- EXERCISE -
Scan the material for the word "page", and copy each line where it shows up.

- DATA TO USE -
* * *
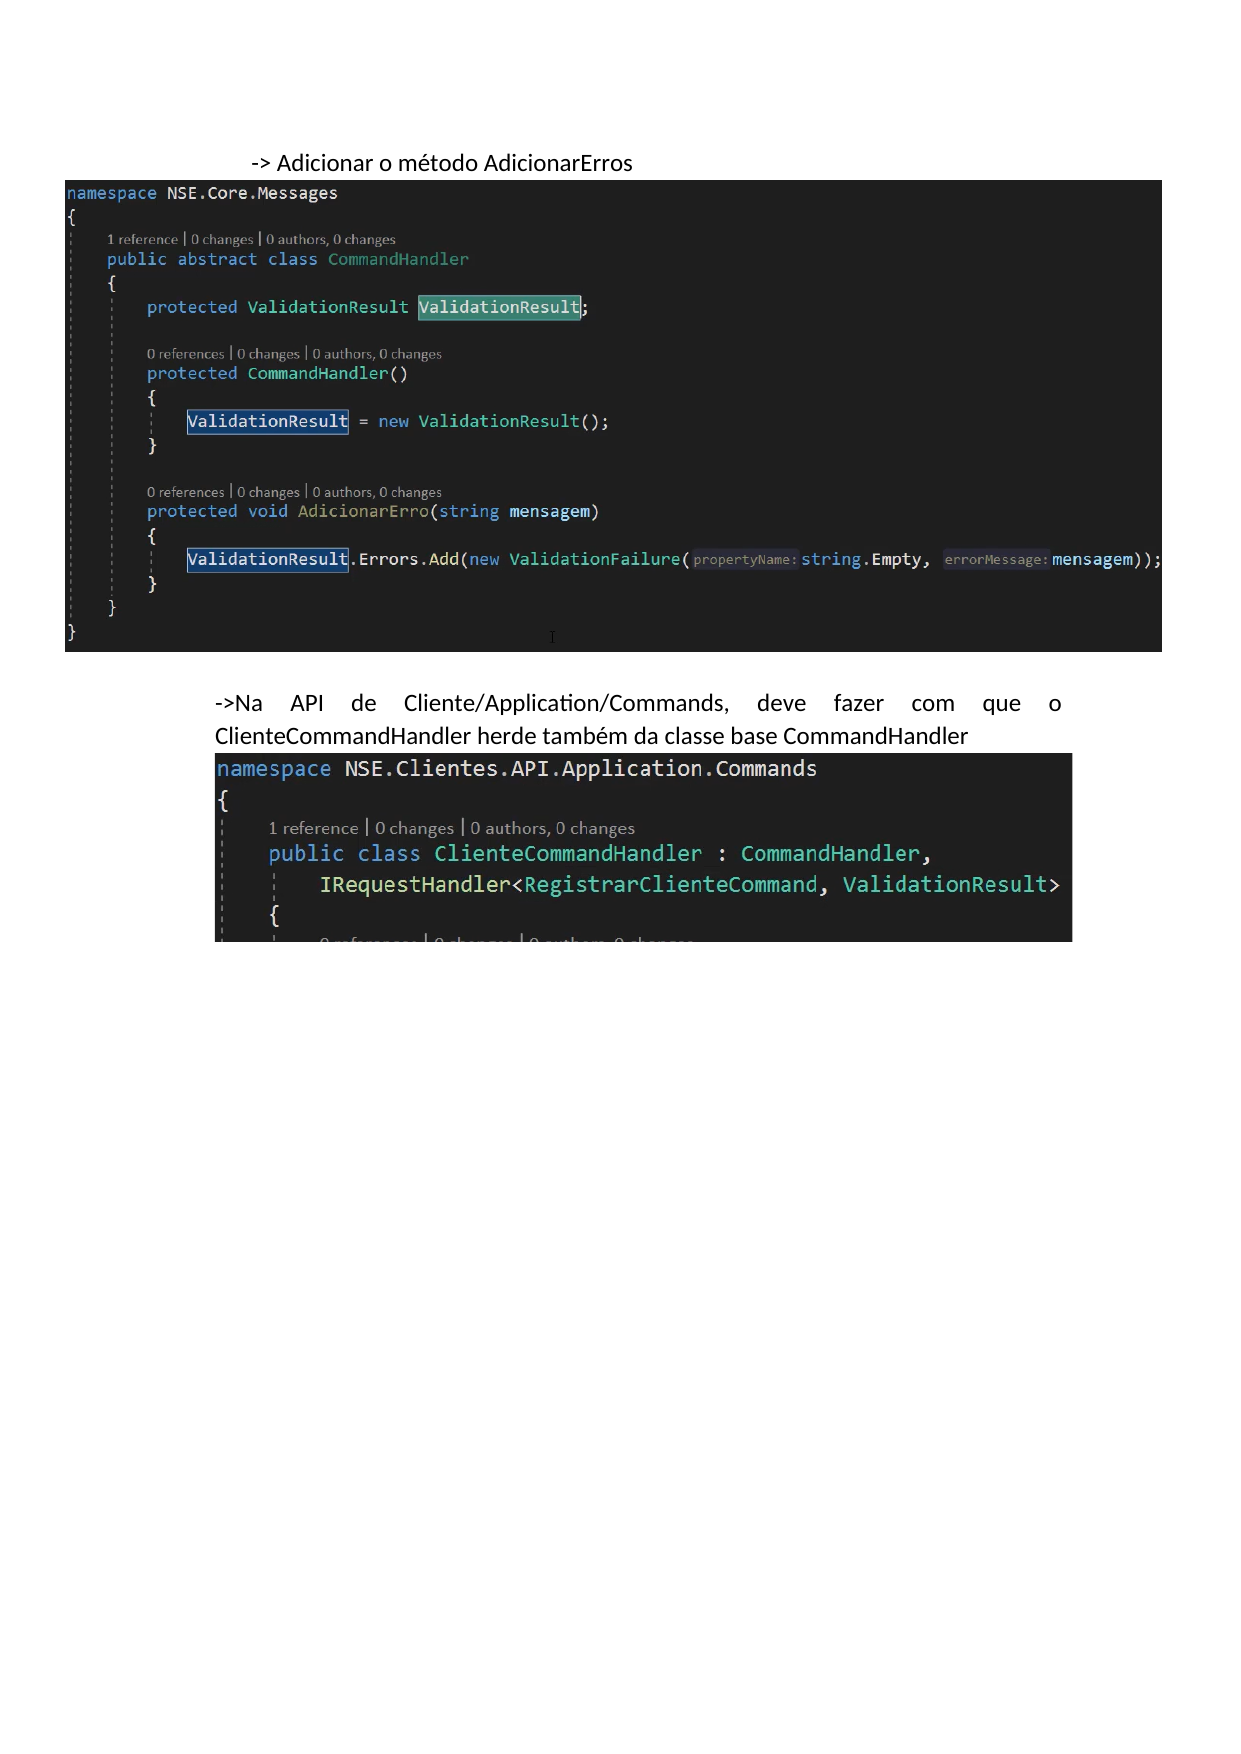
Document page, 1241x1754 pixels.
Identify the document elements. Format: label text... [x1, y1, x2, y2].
* * *
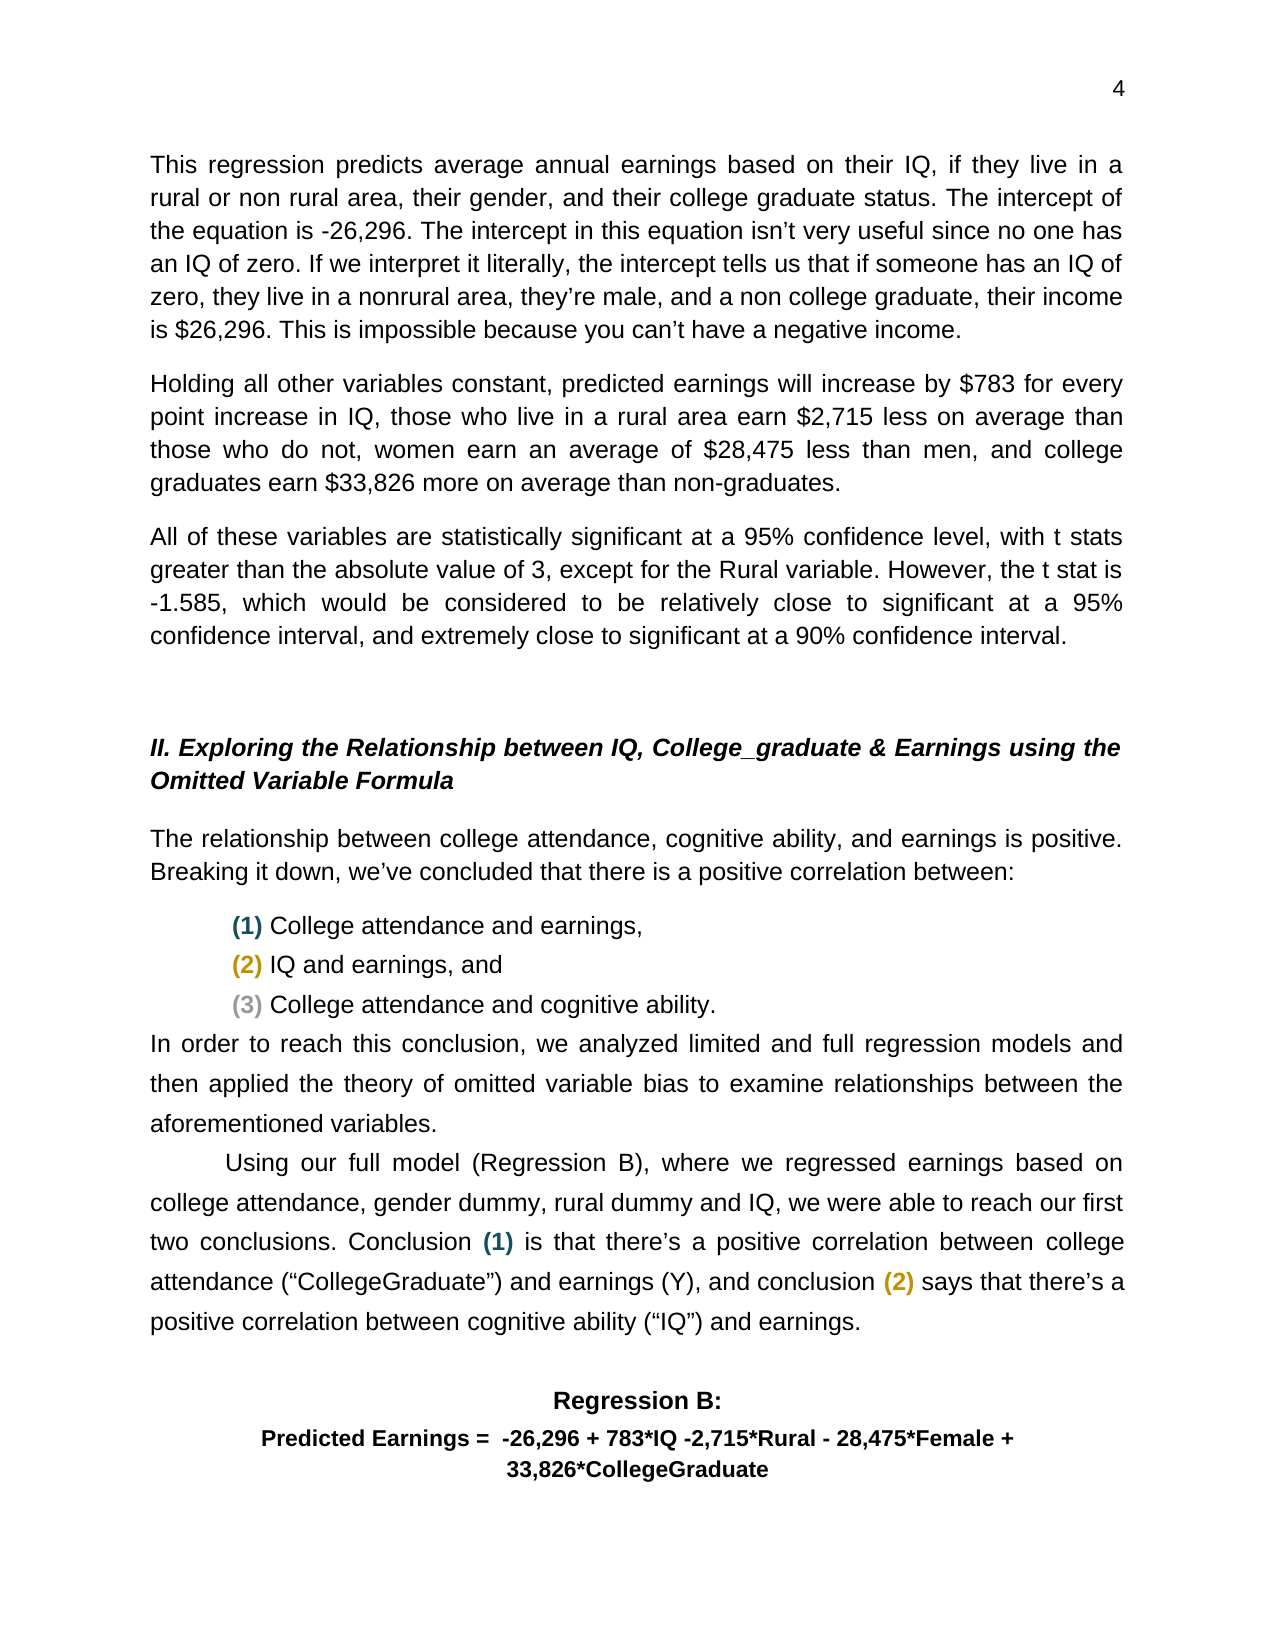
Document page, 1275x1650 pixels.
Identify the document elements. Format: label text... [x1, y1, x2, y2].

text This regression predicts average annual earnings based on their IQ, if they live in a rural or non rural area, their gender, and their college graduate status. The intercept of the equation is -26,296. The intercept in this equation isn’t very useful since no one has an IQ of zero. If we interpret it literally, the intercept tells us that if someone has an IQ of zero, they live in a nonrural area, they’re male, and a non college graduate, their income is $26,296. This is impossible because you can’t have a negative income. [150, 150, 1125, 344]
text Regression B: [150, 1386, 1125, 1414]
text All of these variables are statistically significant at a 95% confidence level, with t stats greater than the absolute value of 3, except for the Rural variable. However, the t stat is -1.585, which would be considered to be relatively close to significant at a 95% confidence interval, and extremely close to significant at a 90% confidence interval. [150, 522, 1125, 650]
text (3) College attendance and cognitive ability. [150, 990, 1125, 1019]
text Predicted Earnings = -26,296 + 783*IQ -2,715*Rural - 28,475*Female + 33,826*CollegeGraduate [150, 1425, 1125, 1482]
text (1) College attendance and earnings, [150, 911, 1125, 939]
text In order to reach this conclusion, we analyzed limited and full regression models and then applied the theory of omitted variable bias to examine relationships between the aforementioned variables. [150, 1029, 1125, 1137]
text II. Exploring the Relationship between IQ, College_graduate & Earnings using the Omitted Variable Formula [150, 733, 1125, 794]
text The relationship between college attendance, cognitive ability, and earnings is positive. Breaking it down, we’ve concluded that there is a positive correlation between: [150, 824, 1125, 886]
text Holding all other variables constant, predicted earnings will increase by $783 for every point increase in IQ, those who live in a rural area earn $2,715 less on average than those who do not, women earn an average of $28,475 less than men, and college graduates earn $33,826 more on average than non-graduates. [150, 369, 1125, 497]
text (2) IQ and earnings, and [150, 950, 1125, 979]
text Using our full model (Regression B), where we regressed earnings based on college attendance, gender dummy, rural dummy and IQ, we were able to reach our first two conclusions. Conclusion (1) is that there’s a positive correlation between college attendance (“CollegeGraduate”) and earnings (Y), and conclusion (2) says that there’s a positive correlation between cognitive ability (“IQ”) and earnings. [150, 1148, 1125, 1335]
* * *
- RESPONSE TO THIS TASK -
Document page, 1241x1754 pixels.
Document page, 1275x1650 pixels.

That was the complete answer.